» Transcribed page contents
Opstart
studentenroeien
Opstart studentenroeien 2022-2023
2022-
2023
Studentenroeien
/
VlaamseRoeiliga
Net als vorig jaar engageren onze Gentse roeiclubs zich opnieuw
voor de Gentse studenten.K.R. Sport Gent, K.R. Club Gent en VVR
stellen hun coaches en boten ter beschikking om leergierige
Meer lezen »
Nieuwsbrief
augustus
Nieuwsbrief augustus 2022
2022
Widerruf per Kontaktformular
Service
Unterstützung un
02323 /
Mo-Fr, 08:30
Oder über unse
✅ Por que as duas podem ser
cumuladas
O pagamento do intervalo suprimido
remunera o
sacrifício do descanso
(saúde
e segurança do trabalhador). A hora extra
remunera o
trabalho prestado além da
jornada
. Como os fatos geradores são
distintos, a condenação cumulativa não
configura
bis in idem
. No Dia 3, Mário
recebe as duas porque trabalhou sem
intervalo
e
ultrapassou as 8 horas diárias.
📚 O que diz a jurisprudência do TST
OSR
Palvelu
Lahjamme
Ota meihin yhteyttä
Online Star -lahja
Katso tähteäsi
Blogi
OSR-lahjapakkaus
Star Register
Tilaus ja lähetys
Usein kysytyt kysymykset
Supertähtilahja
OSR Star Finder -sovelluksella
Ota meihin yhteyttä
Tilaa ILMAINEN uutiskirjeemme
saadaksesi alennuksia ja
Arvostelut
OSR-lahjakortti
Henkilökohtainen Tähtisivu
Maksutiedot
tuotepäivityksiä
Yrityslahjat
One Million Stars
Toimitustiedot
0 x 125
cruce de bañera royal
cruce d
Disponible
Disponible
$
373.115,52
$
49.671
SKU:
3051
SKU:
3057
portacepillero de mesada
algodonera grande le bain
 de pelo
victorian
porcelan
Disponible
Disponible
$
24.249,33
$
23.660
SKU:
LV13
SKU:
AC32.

» Task brief
Copy out every line of the records above word for word, keeping the original order and line breaks.

» Your response
Opstart
studentenroeien
Opstart studentenroeien 2022-2023
2022-
2023
Studentenroeien
/
VlaamseRoeiliga
Net als vorig jaar engageren onze Gentse roeiclubs zich opnieuw
voor de Gentse studenten.K.R. Sport Gent, K.R. Club Gent en VVR
stellen hun coaches en boten ter beschikking om leergierige
Meer lezen »
Nieuwsbrief
augustus
Nieuwsbrief augustus 2022
2022
Widerruf per Kontaktformular
Service
Unterstützung un
02323 /
Mo-Fr, 08:30
Oder über unse
✅ Por que as duas podem ser
cumuladas
O pagamento do intervalo suprimido
remunera o
sacrifício do descanso
(saúde
e segurança do trabalhador). A hora extra
remunera o
trabalho prestado além da
jornada
. Como os fatos geradores são
distintos, a condenação cumulativa não
configura
bis in idem
. No Dia 3, Mário
recebe as duas porque trabalhou sem
intervalo
e
ultrapassou as 8 horas diárias.
📚 O que diz a jurisprudência do TST
OSR
Palvelu
Lahjamme
Ota meihin yhteyttä
Online Star -lahja
Katso tähteäsi
Blogi
OSR-lahjapakkaus
Star Register
Tilaus ja lähetys
Usein kysytyt kysymykset
Supertähtilahja
OSR Star Finder -sovelluksella
Ota meihin yhteyttä
Tilaa ILMAINEN uutiskirjeemme
saadaksesi alennuksia ja
Arvostelut
OSR-lahjakortti
Henkilökohtainen Tähtisivu
Maksutiedot
tuotepäivityksiä
Yrityslahjat
One Million Stars
Toimitustiedot
0 x 125
cruce de bañera royal
cruce d
Disponible
Disponible
$
373.115,52
$
49.671
SKU:
3051
SKU:
3057
portacepillero de mesada
algodonera grande le bain
 de pelo
victorian
porcelan
Disponible
Disponible
$
24.249,33
$
23.660
SKU:
LV13
SKU:
AC32.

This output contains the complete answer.